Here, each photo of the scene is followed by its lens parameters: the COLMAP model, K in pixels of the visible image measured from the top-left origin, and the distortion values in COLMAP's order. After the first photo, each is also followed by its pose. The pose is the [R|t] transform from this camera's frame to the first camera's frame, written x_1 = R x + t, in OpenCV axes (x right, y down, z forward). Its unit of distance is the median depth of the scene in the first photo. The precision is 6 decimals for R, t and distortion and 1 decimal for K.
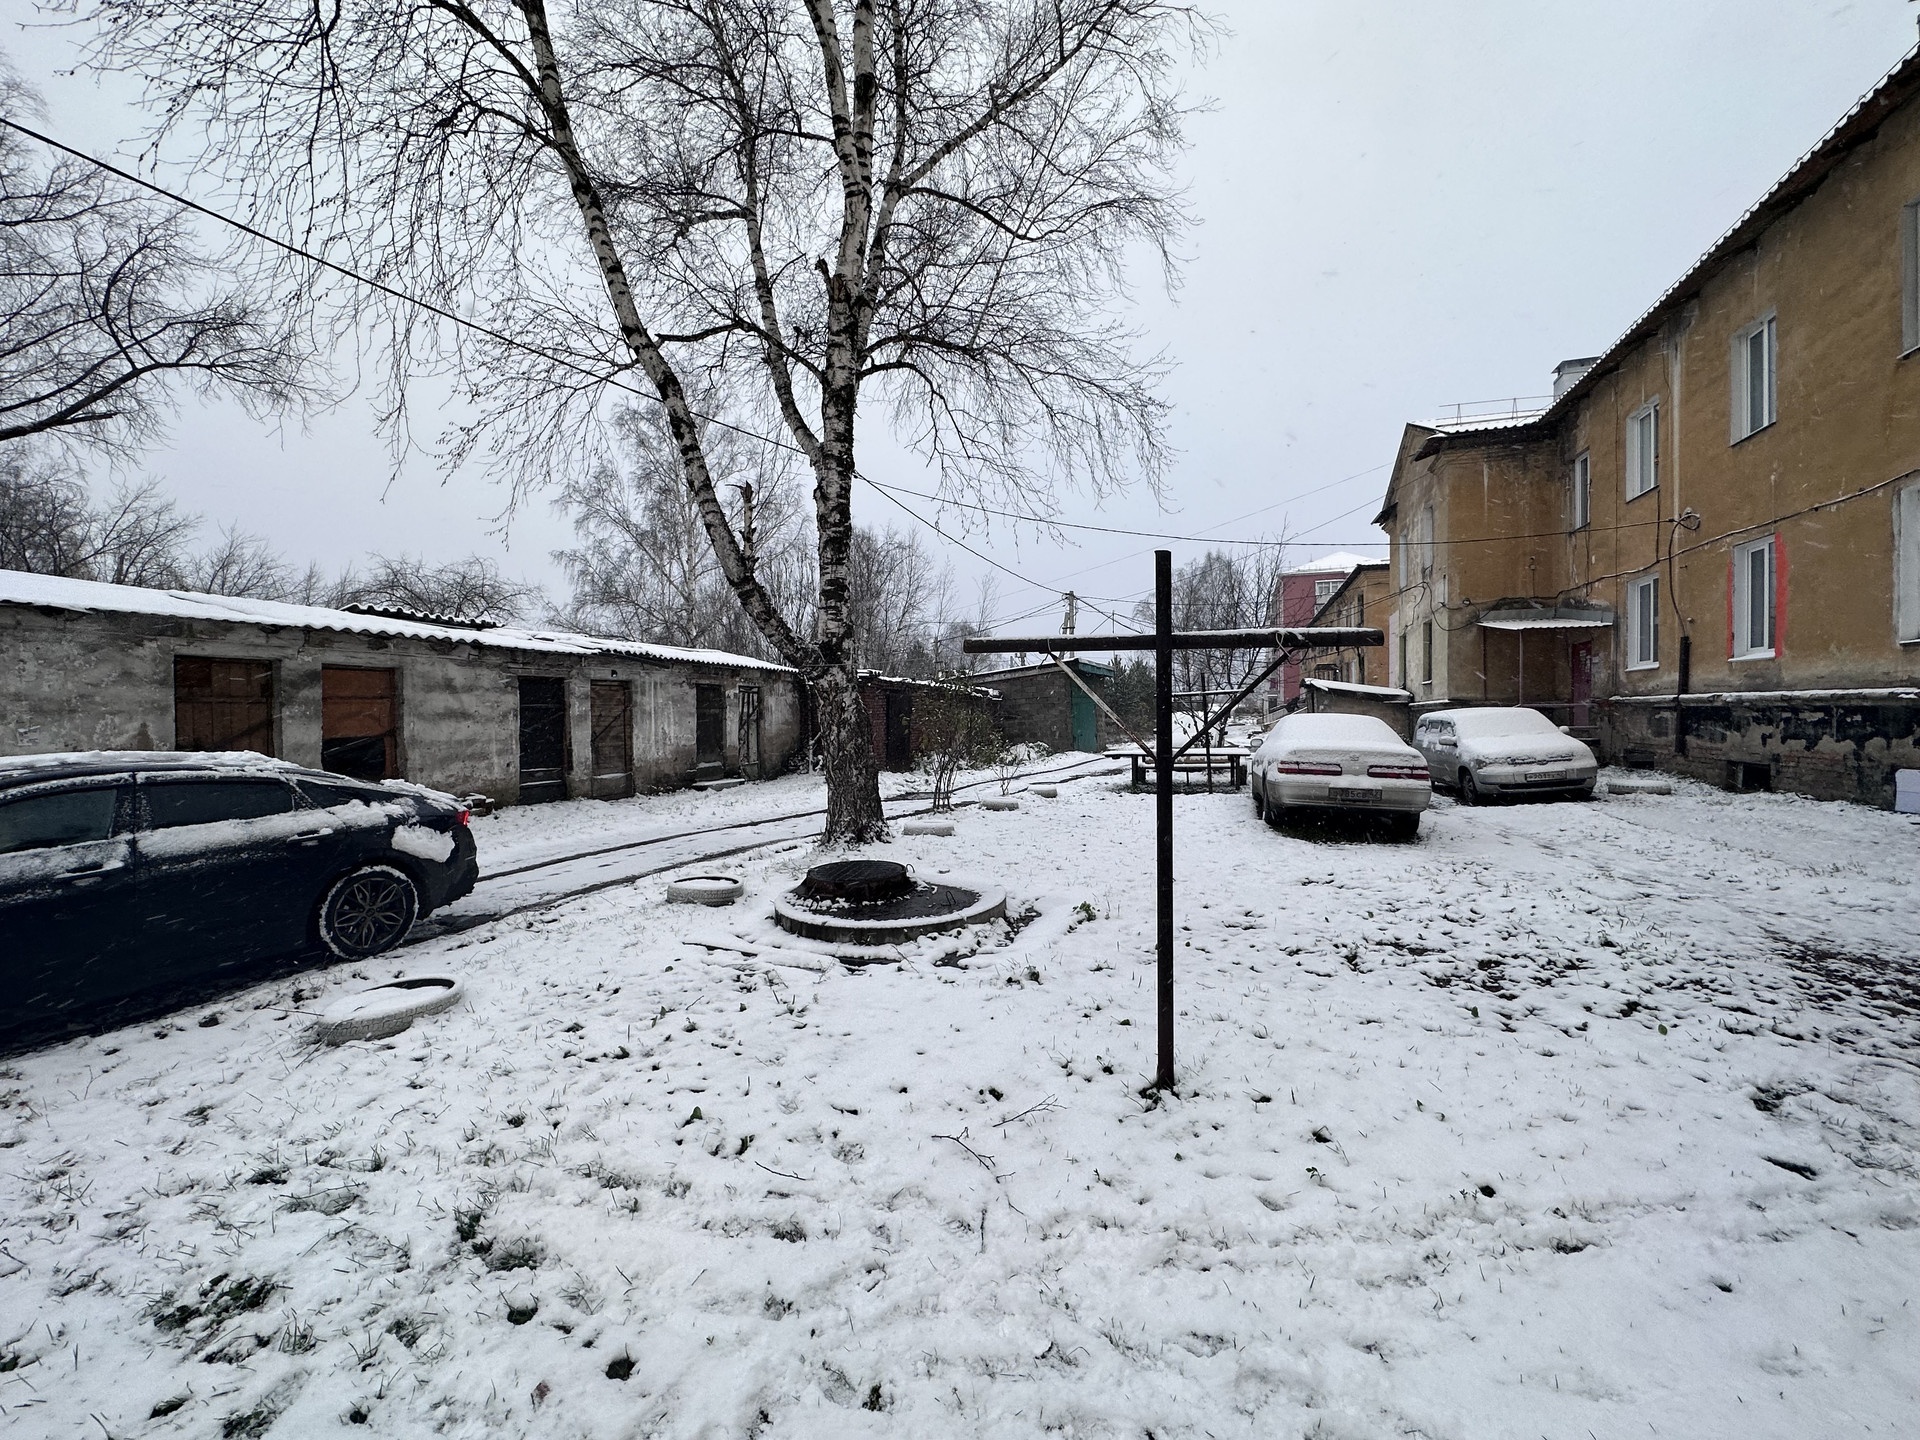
lens RADIAL K [[765.2, 0, 947.1], [0, 765.2, 712.0], [0, 0, 1]] dist [-0.003129, 0.000639]
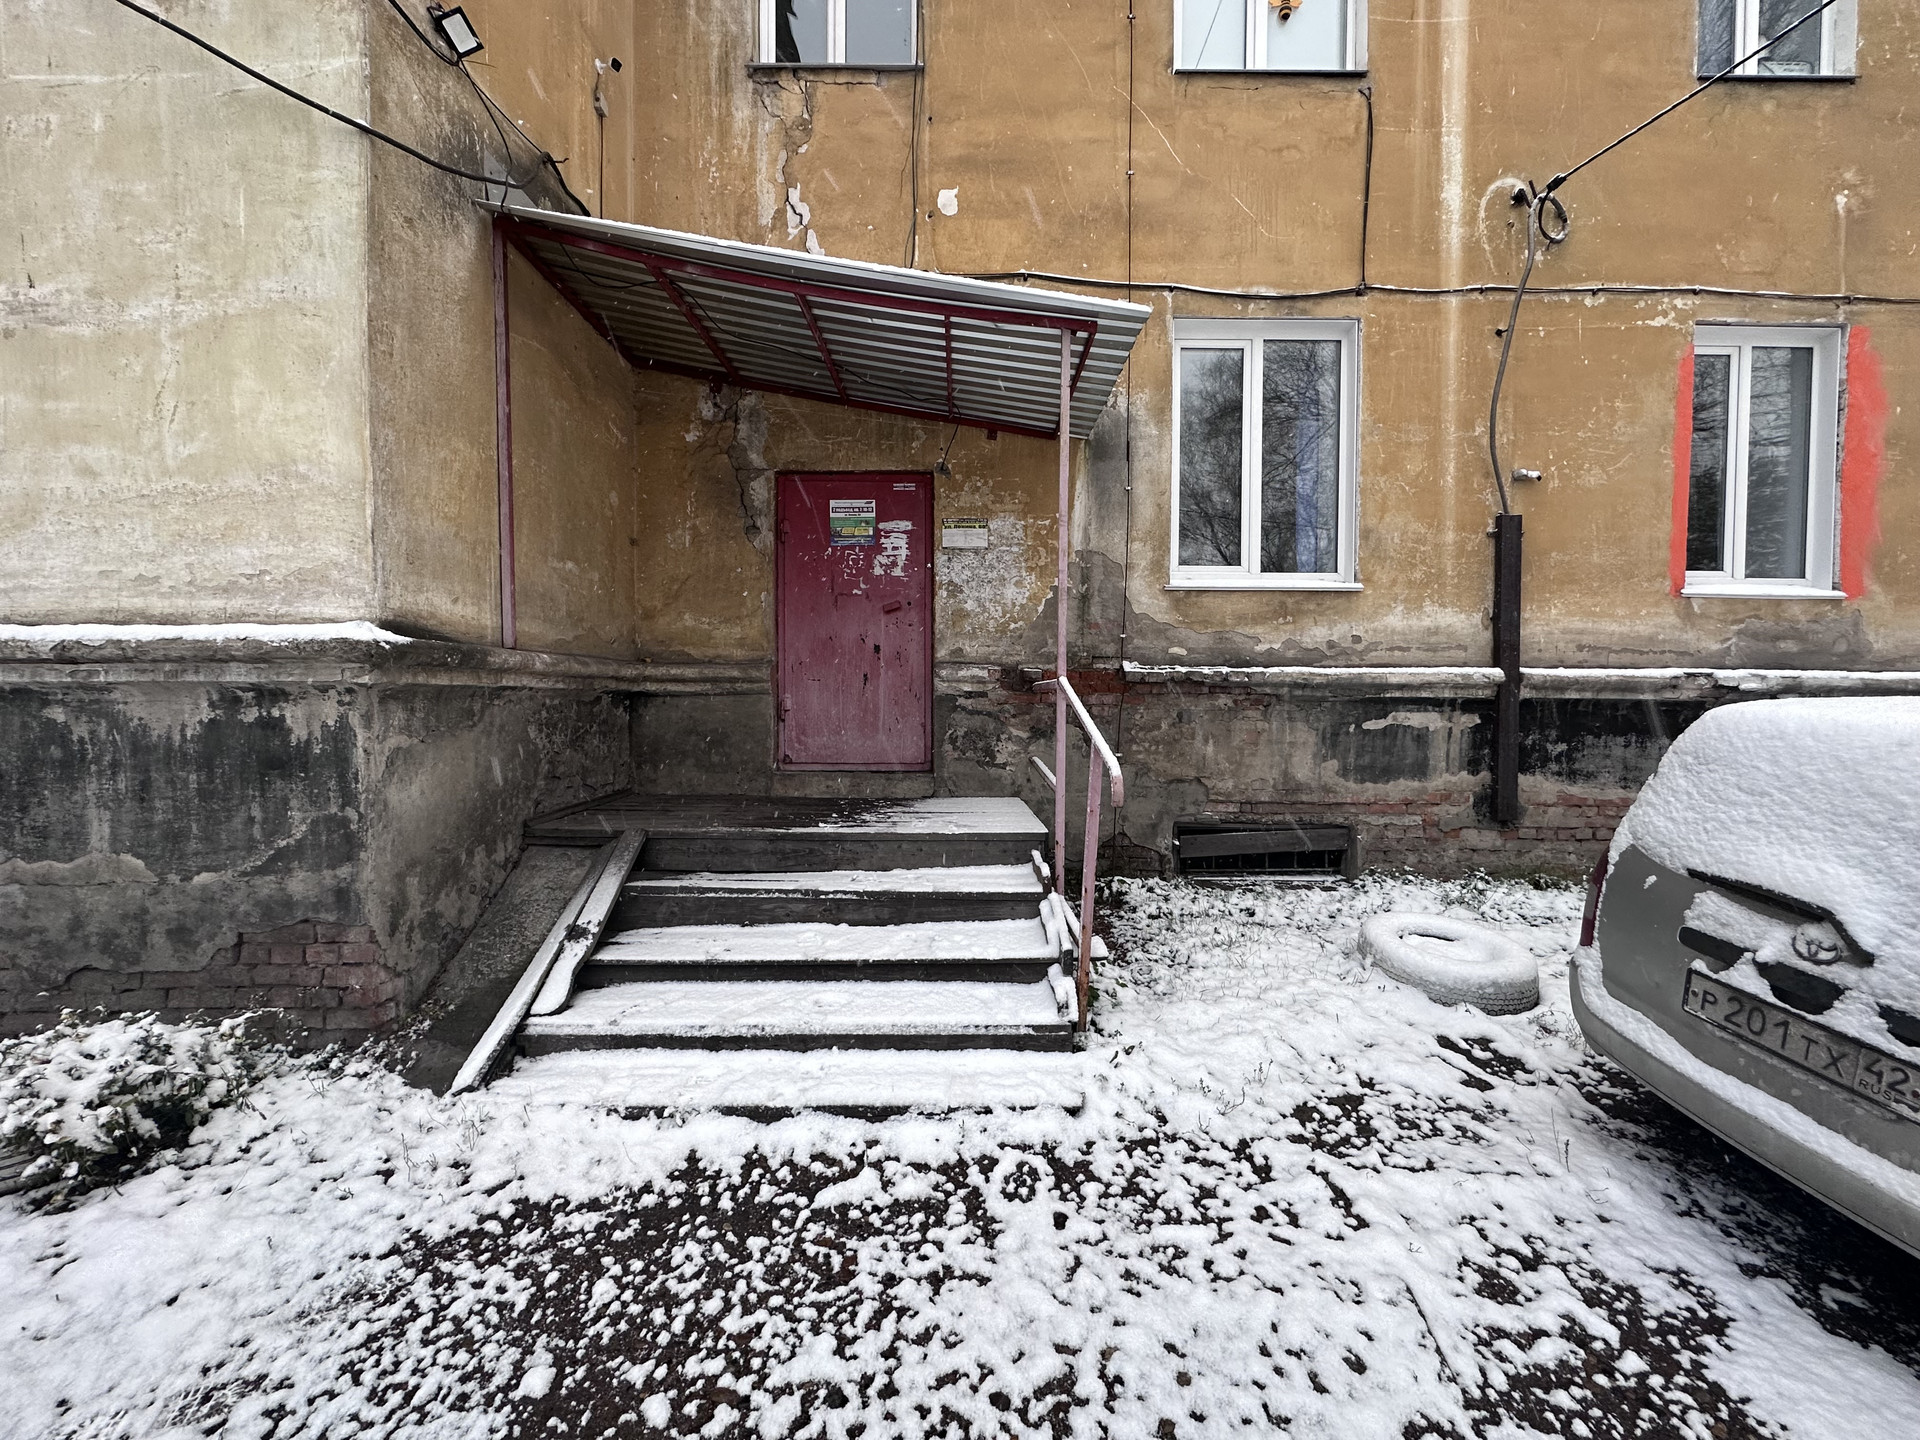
lens RADIAL K [[765.2, 0, 966.9], [0, 765.2, 724.9], [0, 0, 1]] dist [-0.003129, 0.000639]
pose [[-0.355288, -0.023008, 0.934474, 0.707283], [-0.008141, 0.999735, 0.021519, -0.000456], [-0.934722, 0.000038, -0.355381, 1.394076]]
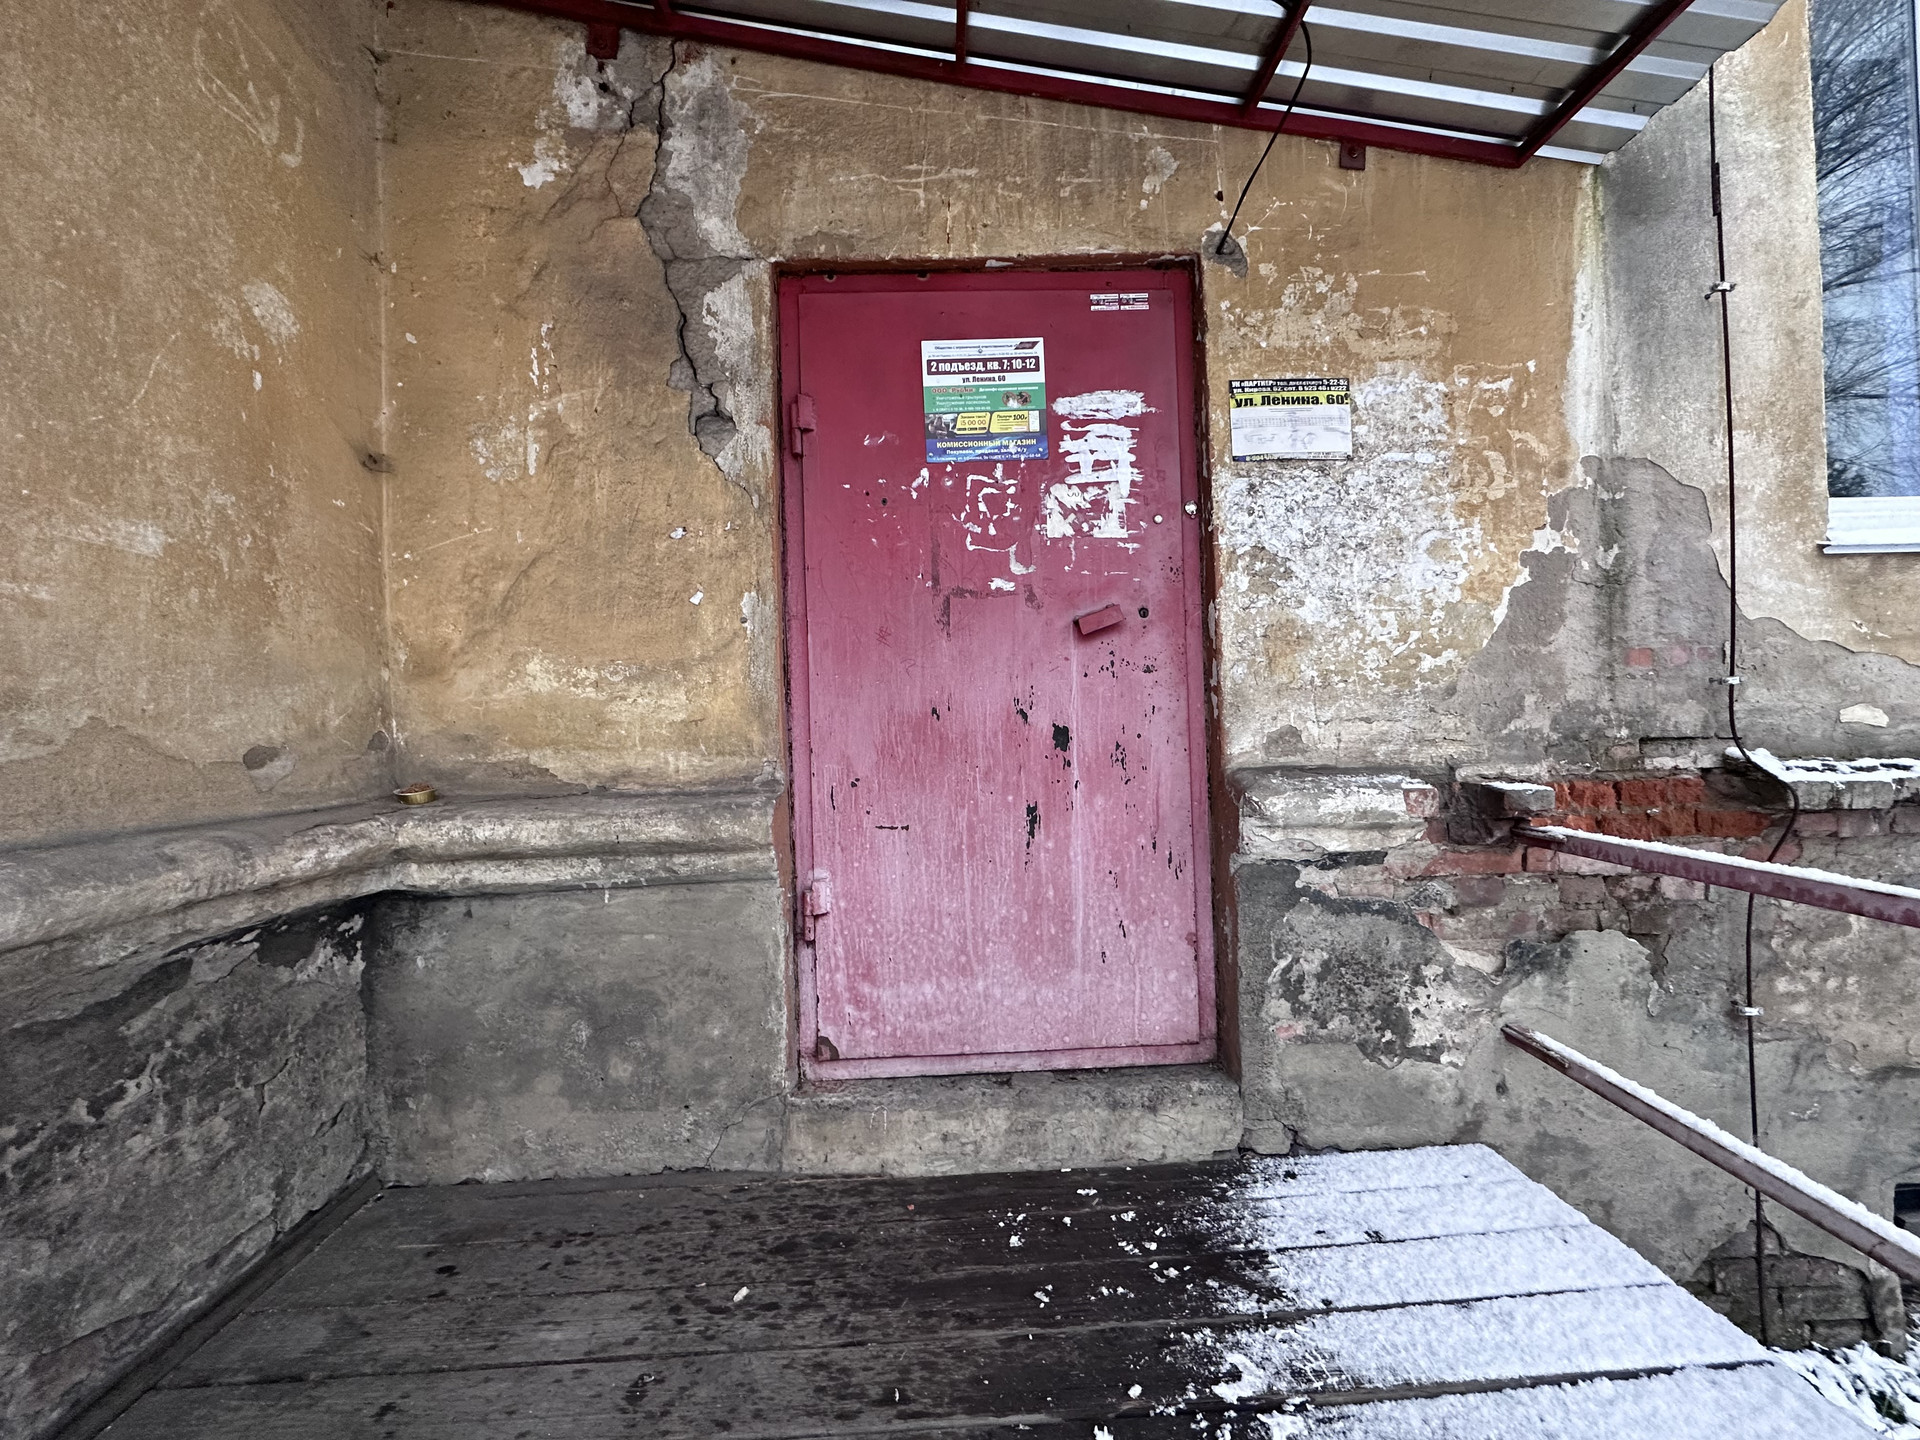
lens RADIAL K [[765.2, 0, 967.6], [0, 765.2, 722.1], [0, 0, 1]] dist [-0.003129, 0.000639]
pose [[-0.372109, 0.025132, 0.927849, 0.960206], [0.026203, 0.999519, -0.016565, -0.031035], [-0.927819, 0.018148, -0.372589, 1.368244]]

Activity: Print every line of the material exactly as written, but drop the pictures.

Answer to the exercise:
Here, each photo of the scene is followed by its lens parameters: the COLMAP model, K in pixels of the visible image measured from the top-left origin, and the distortion values in COLMAP's order. After the first photo, each is also followed by its pose. The pose is the [R|t] transform from this camera's frame to the first camera's frame, written x_1 = R x + t, in OpenCV axes (x right, y down, z forward). Its unit of distance is the median depth of the scene in the first photo. The precision is 6 decimals for R, t and distortion and 1 decimal for K.
lens RADIAL K [[765.2, 0, 947.1], [0, 765.2, 712.0], [0, 0, 1]] dist [-0.003129, 0.000639]
lens RADIAL K [[765.2, 0, 966.9], [0, 765.2, 724.9], [0, 0, 1]] dist [-0.003129, 0.000639]
pose [[-0.355288, -0.023008, 0.934474, 0.707283], [-0.008141, 0.999735, 0.021519, -0.000456], [-0.934722, 0.000038, -0.355381, 1.394076]]
lens RADIAL K [[765.2, 0, 967.6], [0, 765.2, 722.1], [0, 0, 1]] dist [-0.003129, 0.000639]
pose [[-0.372109, 0.025132, 0.927849, 0.960206], [0.026203, 0.999519, -0.016565, -0.031035], [-0.927819, 0.018148, -0.372589, 1.368244]]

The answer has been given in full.